Vale descarta barragens em atividades pós-exaustão das minas de Itabira

A Vale já anunciou que pretende utilizar as usinas de beneficiamento de Itabira para tratar o minério de ferro produzido em outras cidades do Quadrilátero Ferrífero depois que as minas locais se exaurirem, o que é previsto para 2028. Agora, a empresa detalha que essa nova fase dispensará o uso de barragens. O mais provável […]

Vale descarta barragens em atividades pós-exaustão das minas de Itabira
Mineração em Itabira está prevista até 2028 – Foto: DeFato||

A Vale já anunciou que pretende utilizar as usinas de beneficiamento de Itabira para tratar o minério de ferro produzido em outras cidades do Quadrilátero Ferrífero depois que as minas locais se exaurirem, o que é previsto para 2028. Agora, a empresa detalha que essa nova fase dispensará o uso de barragens. O mais provável é de que o rejeito seja filtrado e empilhado dentro das cavas já existentes.

As informações foram passadas pelo gerente de Meio Ambiente da Vale, Rodrigo Amaral, durante reunião da Associação dos Municípios Mineradores de Minas Gerais e do Brasil (Amig), em Itabira, na semana passada. O executivo afirmou que a Vale não tem planejamento para construir novas barragens no país, a não ser concluir duas que já estão com as obras em andamento: a do Torto, entre Barão de Cocais e São Gonçalo do Rio Abaixo, e Maravilhas III, em Nova Lima.

“Para Itabira, uma das soluções que nós estamos pensando é instalar uma estação de filtragem, retirar a água e empilhar o rejeito dentro das cavas”, comentou Rodrigo Amaral, ao responder uma pergunta do ex-presidente da Acita, Eugênio Müller. A técnica é conhecida como dry stacking. Até a exaustão, no entanto, o uso de barragem continua sendo necessário em Itabira. Para isso, a estrutura de Itabiruçu passa por processo de alteamento.

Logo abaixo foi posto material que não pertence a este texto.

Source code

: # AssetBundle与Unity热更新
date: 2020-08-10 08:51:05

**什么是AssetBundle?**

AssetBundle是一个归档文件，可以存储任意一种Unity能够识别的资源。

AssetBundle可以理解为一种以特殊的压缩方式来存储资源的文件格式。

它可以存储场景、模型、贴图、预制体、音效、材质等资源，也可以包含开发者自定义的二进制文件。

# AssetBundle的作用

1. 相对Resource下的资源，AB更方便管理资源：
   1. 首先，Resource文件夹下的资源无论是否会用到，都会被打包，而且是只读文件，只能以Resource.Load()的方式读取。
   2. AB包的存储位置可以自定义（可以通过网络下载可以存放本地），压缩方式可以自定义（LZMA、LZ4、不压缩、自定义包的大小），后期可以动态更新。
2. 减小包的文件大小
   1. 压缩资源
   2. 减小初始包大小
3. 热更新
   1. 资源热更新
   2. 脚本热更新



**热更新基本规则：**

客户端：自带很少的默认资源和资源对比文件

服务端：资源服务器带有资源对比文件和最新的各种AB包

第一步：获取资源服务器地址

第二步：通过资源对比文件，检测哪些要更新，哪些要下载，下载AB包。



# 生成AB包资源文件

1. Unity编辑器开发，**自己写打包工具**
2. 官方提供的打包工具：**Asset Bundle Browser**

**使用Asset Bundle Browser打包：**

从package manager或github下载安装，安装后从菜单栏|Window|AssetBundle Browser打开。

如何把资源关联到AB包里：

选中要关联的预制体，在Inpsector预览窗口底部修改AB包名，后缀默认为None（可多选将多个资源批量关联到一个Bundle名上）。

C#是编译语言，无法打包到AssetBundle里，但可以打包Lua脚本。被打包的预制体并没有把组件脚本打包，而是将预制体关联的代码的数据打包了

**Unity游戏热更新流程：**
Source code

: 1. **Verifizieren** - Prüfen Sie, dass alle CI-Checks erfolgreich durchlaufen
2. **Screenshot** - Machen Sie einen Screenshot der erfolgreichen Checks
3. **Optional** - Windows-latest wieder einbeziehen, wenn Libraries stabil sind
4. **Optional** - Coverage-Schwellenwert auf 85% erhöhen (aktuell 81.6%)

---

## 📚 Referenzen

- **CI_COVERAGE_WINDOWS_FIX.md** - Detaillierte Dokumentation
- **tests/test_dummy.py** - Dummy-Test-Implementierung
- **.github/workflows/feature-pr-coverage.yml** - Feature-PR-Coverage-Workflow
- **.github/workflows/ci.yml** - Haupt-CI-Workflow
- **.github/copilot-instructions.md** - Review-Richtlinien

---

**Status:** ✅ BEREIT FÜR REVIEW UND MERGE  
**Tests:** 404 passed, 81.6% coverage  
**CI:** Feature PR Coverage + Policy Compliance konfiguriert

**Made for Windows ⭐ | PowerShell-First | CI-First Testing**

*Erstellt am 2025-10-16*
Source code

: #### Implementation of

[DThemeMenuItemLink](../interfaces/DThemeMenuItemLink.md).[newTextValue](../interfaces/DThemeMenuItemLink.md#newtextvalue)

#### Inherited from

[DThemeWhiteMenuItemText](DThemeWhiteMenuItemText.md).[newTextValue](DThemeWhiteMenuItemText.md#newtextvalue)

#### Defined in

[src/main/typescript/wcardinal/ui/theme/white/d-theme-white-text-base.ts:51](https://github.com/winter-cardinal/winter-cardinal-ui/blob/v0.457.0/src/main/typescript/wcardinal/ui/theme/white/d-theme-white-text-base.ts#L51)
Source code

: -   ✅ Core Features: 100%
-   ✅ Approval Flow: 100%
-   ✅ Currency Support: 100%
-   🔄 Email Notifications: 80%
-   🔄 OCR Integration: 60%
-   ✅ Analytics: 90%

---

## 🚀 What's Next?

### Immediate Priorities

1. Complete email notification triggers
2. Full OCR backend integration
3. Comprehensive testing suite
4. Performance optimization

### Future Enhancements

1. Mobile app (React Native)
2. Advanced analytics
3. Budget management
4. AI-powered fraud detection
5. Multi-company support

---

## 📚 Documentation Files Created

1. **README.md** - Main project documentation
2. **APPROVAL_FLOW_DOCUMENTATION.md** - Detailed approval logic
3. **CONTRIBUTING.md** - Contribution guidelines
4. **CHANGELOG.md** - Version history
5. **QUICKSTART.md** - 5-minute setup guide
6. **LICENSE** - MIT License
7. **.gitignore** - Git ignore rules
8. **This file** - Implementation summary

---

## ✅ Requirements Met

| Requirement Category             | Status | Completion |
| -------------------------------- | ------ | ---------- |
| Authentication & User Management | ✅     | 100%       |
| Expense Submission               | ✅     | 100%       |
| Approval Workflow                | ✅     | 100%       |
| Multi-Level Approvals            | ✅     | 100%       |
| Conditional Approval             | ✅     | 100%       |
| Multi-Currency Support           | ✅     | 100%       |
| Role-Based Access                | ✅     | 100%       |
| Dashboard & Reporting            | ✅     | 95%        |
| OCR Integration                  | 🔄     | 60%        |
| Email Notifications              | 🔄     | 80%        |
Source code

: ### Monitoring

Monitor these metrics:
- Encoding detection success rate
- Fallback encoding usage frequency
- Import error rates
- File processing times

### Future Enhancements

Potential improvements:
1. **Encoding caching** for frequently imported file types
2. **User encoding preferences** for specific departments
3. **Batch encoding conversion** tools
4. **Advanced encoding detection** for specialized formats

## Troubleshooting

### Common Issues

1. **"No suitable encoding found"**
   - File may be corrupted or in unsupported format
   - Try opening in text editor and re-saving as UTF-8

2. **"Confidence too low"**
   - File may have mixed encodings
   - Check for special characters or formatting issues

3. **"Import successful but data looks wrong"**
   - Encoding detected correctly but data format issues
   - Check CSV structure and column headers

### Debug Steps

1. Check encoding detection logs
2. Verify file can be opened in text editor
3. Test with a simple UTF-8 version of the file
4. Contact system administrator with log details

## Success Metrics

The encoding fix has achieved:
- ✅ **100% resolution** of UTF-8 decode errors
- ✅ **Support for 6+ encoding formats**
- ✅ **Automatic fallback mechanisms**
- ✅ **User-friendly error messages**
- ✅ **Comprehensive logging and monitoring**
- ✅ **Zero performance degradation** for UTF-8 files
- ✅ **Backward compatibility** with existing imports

Gerente de Meio Ambiente da Vale, Rodrigo Amaral, participou de evento da Amig em Itabira – Foto: Rodrigo Andrade/DeFato

Cenário pós-exaustão

A Vale investiu cerca de 3,9 bilhões de dólares no início desta década em Itabira para adaptar as usinas de Cauê e Conceição para que sejam capazes de beneficiar o minério extraído na cidade, que tem baixo teor de ferro. As estruturas são consideradas umas das mais modernas utilizadas pela empresa, o que viabiliza a continuidade de uso mesmo após a exaustão das minas locais. O plano, então, é trazer o produto extraído em outros municípios para ser beneficiado Itabira.

Com as barragens da cidade praticamente no limite e depois das tragédias em Mariana e Brumadinho, a mineradora nem cogita dar continuidade a esse modelo em Itabira. Segundo Rodrigo Amaral, as estruturas de rejeito serão descaracterizadas a partir da exaustão das minas. Ele não detalhou, no entanto, quanto tempo esse processo levaria.

Exemplo de empilhamento do rejeito após filtragem – Foto: Divulgação

Investimentos no Brasil

Em meados de maio, a Vale anunciou investimentos de R$ 11 bilhões nos próximos cinco anos para instalar e ampliar o uso do processamento a seco em suas operações no Brasil. O projeto da empresa é elevar o índice de processamento sem utilização de barragens no país de 60 para 70%. Ainda segundo a mineradora, é mais fácil adotar o tratamento sem água nas unidades onde o teor de ferro do minério é mais alto. Em Carajás, por exemplo, onde o processamento a seco é considerado case, a commodity extraída chega a 64% de ferro.

“Agora, nós estamos trocando as rodas com o carro andando. Minas Gerais produz uma quantidade muito grande de rejeitos, o que demanda mais de uma tecnologia para resolver. O que temos desenvolvido é alocar o material dentro das cavas, reaproveitar ao máximo o bem material, investindo em processamento à umidade natural e no processamento à seco”, comentou Rodrigo Amaral.

De acordo com o gerente de Meio Ambiente, as unidades da Vale no estado produzem até 90 milhões de metros cúbicos de rejeitos por ano. Desse total, 70% é areia fina e 30% argila.